Heart surgery used to mean waiting. Here’s how we fixed it
A cardiac surgeon changed a hospital’s approach to help more patients — not by making noise but by being an example
Wait times have been a constant pain point in Canada’s medical system.
But when veteran cardiac surgeon Dr. Arvind Koshal encountered them, he discovered that sometimes it takes the simplest of steps to resolve the thorniest problems.
That’s just one of the lessons in Koshal’s recent memoir, “Transplant: A Cardiac Surgeon’s Story of Immigration and Innovation.” His pivotal role at the forefront of transforming cardiac care in Canada — first in Ottawa and then in Edmonton — is even more notable considering his personal journey from India at a time when open-heart surgery was in its infancy.
“When we speak of innovation in medicine, our minds tend to gravitate toward technological advancements and novel techniques,” Koshal writes in his book. “Innovation is not confined to technological marvels. It encompasses the constant pursuit of improving and transforming care through people and processes.”
The most important issue to address — and change — in Edmonton was the insufferably long wait time patients faced to get heart surgery. Some had waited for over a year and a half. Clearly, an unacceptable state of things. Too many people had developed complications while waiting; some had even died: tragic outcomes that must not be allowed to continue. Some patients were being sent to Calgary or elsewhere to get treated earlier. That couldn’t, or shouldn’t, have been happening. I would have to find a way to do something.
The obvious solution was to do more surgery — keep things moving apace. Some of it was just a matter of space. The operating rooms, because they were part of the Department of Surgery, were divided between specialties and access was limited. Not only that, but the hospital had a high rate of occupancy with a limited number of
beds, especially in intensive care. Almost every patient undergoing open-heart surgery needs an ICU bed. Most can be moved out of intensive care in 24 to 48 hours, but if there was a lung transplant patient or a complex case with significant post-operative complications, other patients would have reduced access. How would we work around that?
One of the big problems was that the surgeons on staff did only two operations a day. Back in Ottawa, we did two or three. We needed to work swiftly and efficiently. That was also a benefit for the patients. If you moved too slowly, a patient would spend more time on the heart-lung machine. Two hours, as opposed to 45 minutes, meant longer patient recovery time in ICU.
Within two weeks on the job, I started doing surgery myself. Two or three procedures a day on the days I worked, as I did in Ottawa. The administrative demands of the job would not go away, but I wanted to tackle this problem head-on. Not by telling but by showing. I didn’t want to be the kind of boss who arrogantly proclaims, “Do it like me.” I wanted to offer a model of how things might be speeded up. And anyway, surgeons are a savvy, competitive group. The best of them want to improve. You don’t throw down the gauntlet without them picking it up.
The bigger issue turned out to be financial, an administrative snafu. Cardiac surgeons were on a fee-forservice arrangement, and fiercely envied by other doctors for their earning power.

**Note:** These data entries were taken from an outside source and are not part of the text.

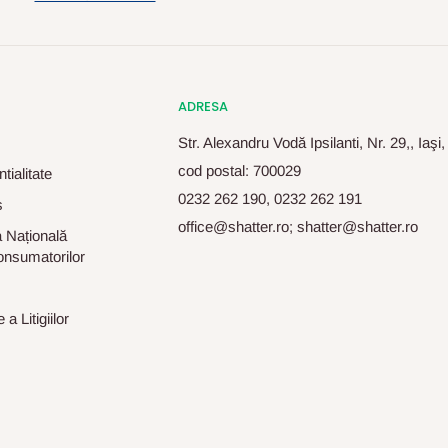
ADRESA
Str. Alexandru Vodă Ipsilanti, Nr. 29,, Iaşi
cod postal: 700029
tialitate
0232 262 190, 0232 262 191
s
office@shatter.ro; shatter@shatter.ro
 Națională
onsumatorilor
a Litigiilor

Any request for more OR time was seen as a demand for more money, as though the cardiac surgeons were trying to game the system. How could I explain that performing more surgery was essential to reduce the mortality rates and the long wait time? It wasn’t about the doctors; it was about the patients. Patients had to come first.
Certainly, I could extend my own hours in the operating room, but I recognized that this alone would not bring about significant change. There were moments when I even considered going to the press, publicizing Edmonton’s distressing wait time. There’d be a story to tell. A scandal to make tongues wag. But that short-term thinking would surely backfire on me.

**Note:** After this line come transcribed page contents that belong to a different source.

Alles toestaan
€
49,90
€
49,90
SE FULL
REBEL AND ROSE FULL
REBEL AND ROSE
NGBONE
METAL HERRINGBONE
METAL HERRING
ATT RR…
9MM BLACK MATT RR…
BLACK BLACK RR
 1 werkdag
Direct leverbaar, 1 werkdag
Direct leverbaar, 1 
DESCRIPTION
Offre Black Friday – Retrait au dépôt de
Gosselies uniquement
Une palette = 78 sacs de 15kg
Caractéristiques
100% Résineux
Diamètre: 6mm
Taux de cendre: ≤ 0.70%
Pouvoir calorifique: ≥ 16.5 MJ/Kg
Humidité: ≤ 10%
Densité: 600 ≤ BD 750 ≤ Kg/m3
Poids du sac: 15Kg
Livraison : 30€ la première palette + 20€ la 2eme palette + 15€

I needed to alert the administration and the powers that be — without any publicity — to get things to change. I talked to the CEO and president, presenting my case, then made a formal presentation to the University of Alberta Hospital board. Tears came to my eyes as I spoke, showing them the dismal statistics.
“There’s so much we can do,” I said, “to change this.” Patients with open-heart surgery didn’t need to stay in the hospital for 10 days; four or five days would do. What we came up with was an early-discharge program with at-home followup by nurses and social workers. “It will help them and help us,” I said. We could double the number of surgeries while reducing the need for more beds — a win-win proposition.
To my great relief, the board understood our needs and agreed to our approach. Within months we had significantly reduced the wait time. I came to Edmonton in 1991. It took year after year of focusing on that goal, making progress a little at a time, but in the last few years before I retired in 2013, we got the waiting list down to a week and a half. Only 10 days of waiting for elective heart surgery. This was remarkable. We were able to treat more patients faster and more efficiently, saving countless lives.
I didn’t have to make some big self-congratulatory speech. The statistics spoke for themselves.
“Surgeons are a savvy, competitive group. The best of them want to improve. You don’t throw down the gauntlet without them picking it up.